Para desenvolver o projeto junto ao Centelha, o empreendedor contará com a parceria do Instituto SENAI de Tecnologia em Alimentos e Bebidas que disponibilizará uma equipe composta por mestres e doutores das áreas de farmácia e engenharia de alimentos.

João Corrêa contará, ainda, com a participação da bolsista Fernanda Maria da Silva Vieira, pelo Programa Centelha. Ela é graduada em Farmácia pela Universidade Federal de Goiás (UFG), onde desenvolveu três projetos de iniciação científica na área de Pesquisa, Desenvolvimento e Inovação (PD&I) de produtos. Também atuou como pesquisadora e consultora para indústrias de alimentos/bebidas e cosméticos, contribuindo para a Pesquisa e Desenvolvimento (P&D) de produtos e/ou processos. É mestre em ciências farmacêuticas pela UFG.

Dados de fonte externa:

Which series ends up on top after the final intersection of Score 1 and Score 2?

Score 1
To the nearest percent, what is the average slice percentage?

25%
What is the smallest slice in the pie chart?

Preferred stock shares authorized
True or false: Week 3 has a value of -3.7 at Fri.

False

Também compõe sua equipe, Leticia Pereira Borges, graduada em Nutrição pela UFG. Pós-graduada na mesma área pela UFG. Possui experiência em pesquisa científica na qual foi bolsista do CNPq durante a faculdade. Atualmente atua no beneficiamento e produção de produtos naturais a partir de grãos e cereais. Tem experiência com beneficiamento do gergelim. Tem atuação na área administrativa de indústrias de alimentos.

(Foto: arquivo do empreendedor)

Centelha 2

O Centelha, em Goiás, é executado pela Fapeg. Trata-se de um programa do Ministério da Ciência, Tecnologia e Inovação (MCTI) e da Financiadora de Estudos e Projetos (Finep), em parceria com o Conselho Nacional de Desenvolvimento Científico e Tecnológico (CNPq) e o Conselho Nacional das Fundações Estaduais de Amparo à Pesquisa (Confap), operado pela Fundação Certi.

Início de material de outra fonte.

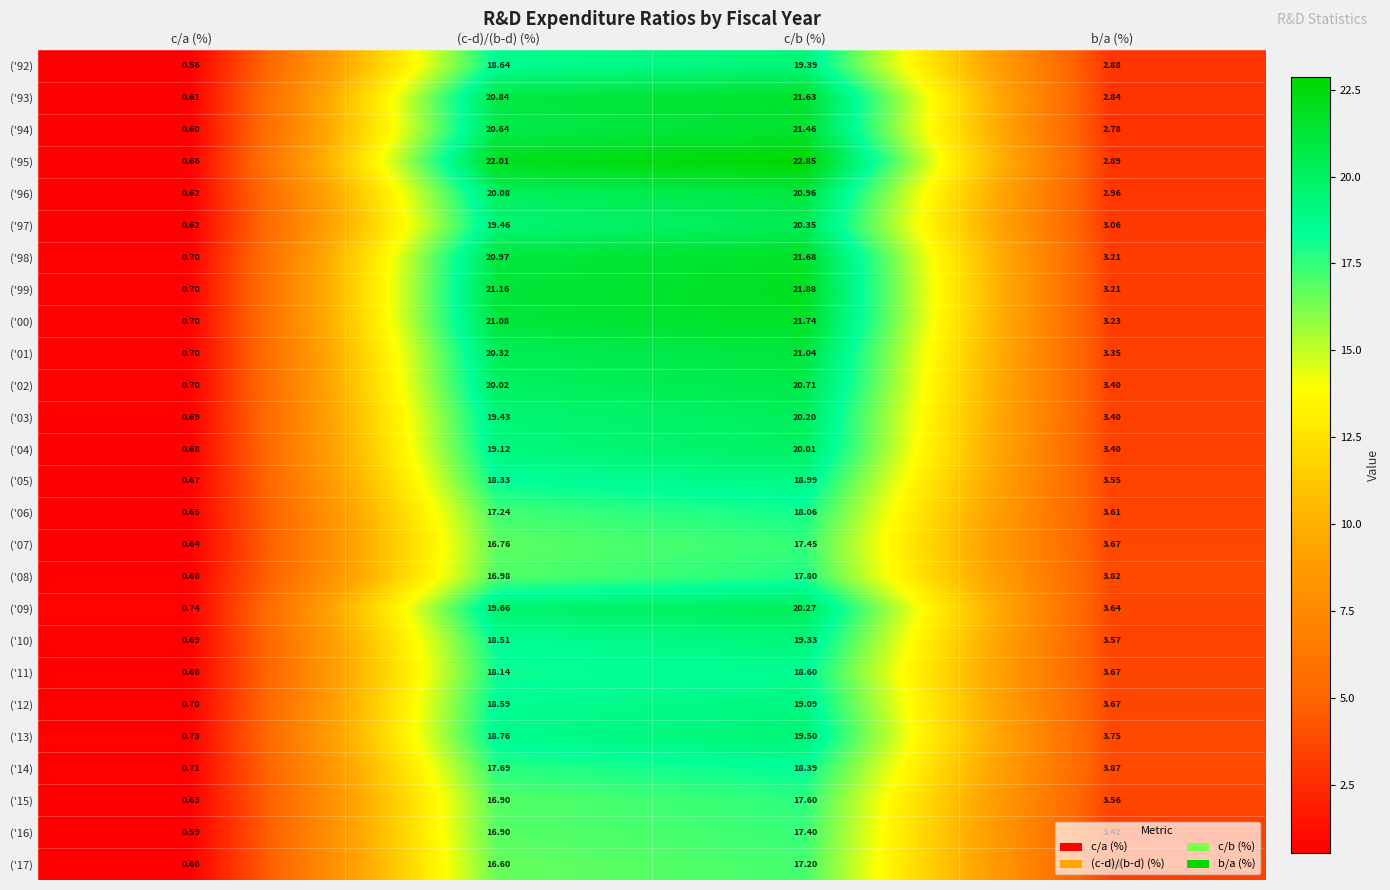

At which label does ('13) first exceed 18?

(c-d)/(b-d) (%)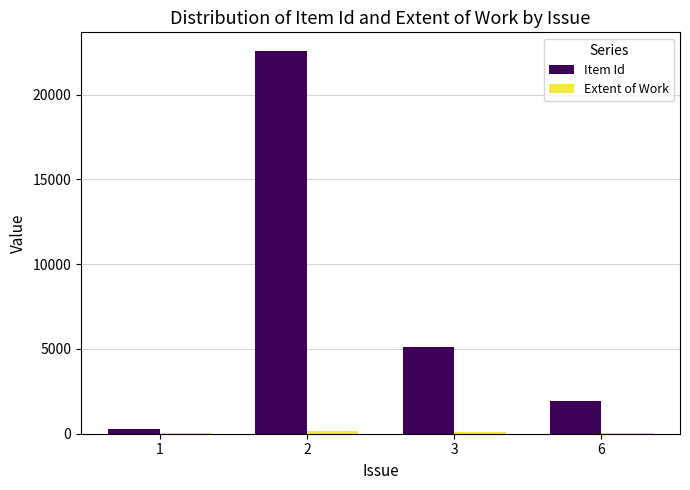

Are the bars grouped side by side (vs. stacked)?

Yes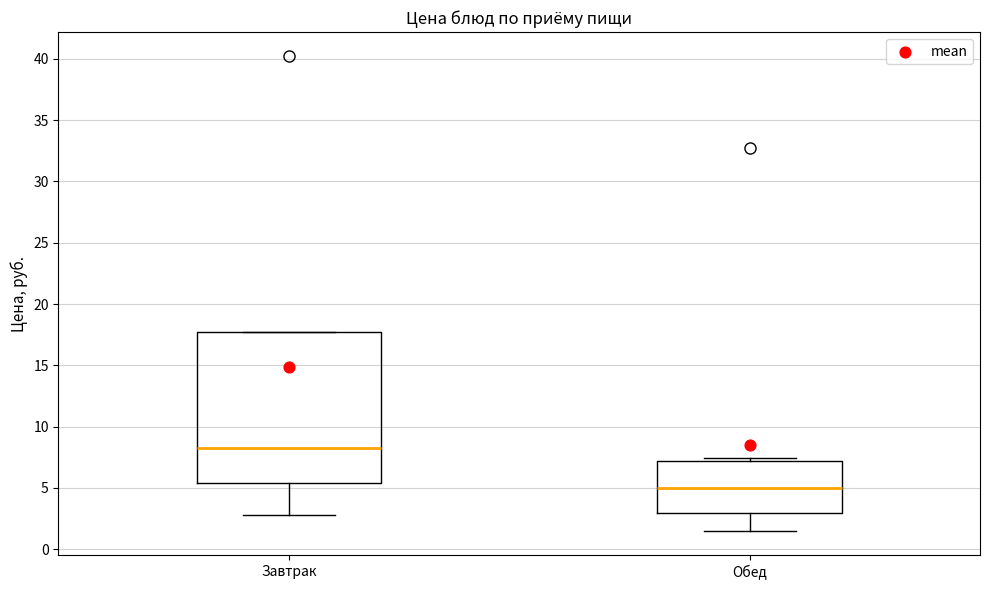

Which box is the tallest, from its lower edge to its upper edge?

Завтрак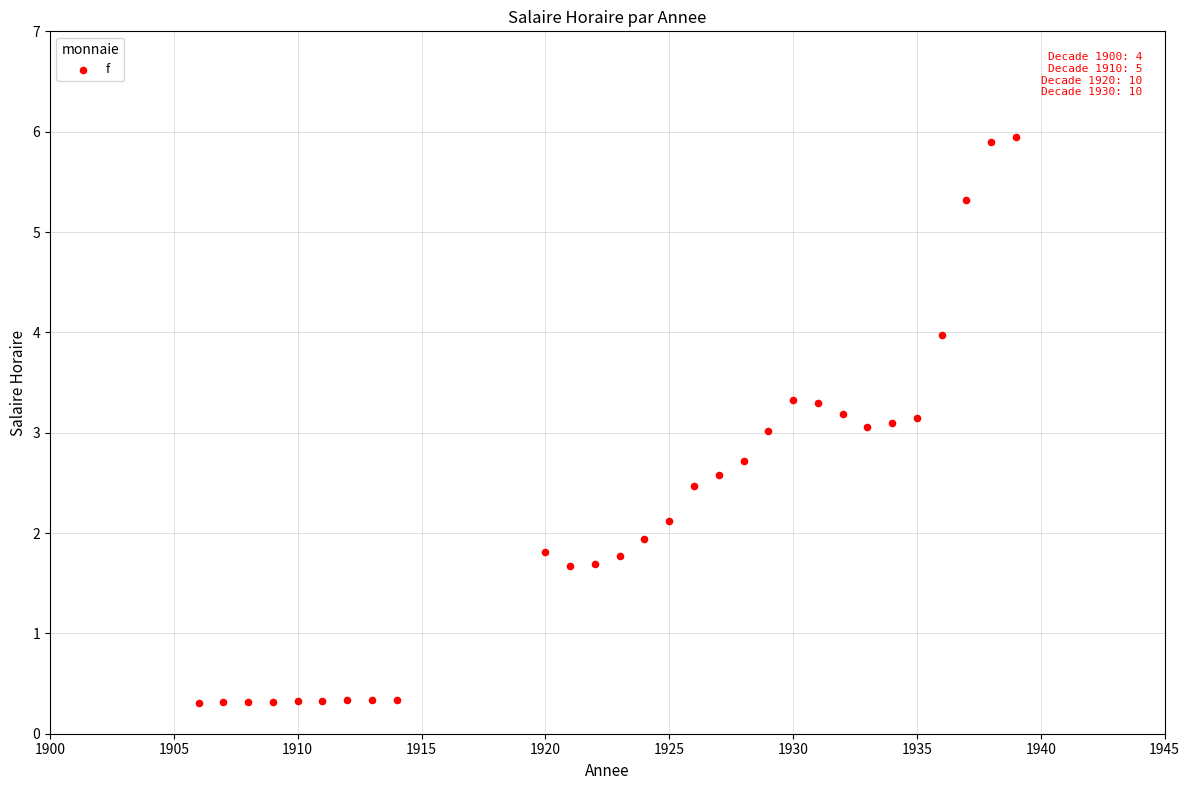

What is the range of X values (max minus min)?

33.0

O objetivo do programa é estimular a criação de empreendimentos inovadores a partir da geração de novas ideias, e disseminar o empreendedorismo inovador por meio de capacitações para o desenvolvimento de produtos (bens e/ou serviços) ou de processos inovadores e apoiar, por meio da concessão de recursos de subvenção econômica (recursos não reembolsáveis) e Bolsas de Fomento Tecnológico Extensão Inovadora, a geração de empresas de base tecnológicas a partir da transformação de ideias inovadoras em empreendimentos que incorporem novas tecnologias aos setores econômicos estratégicos do estado de Goiás.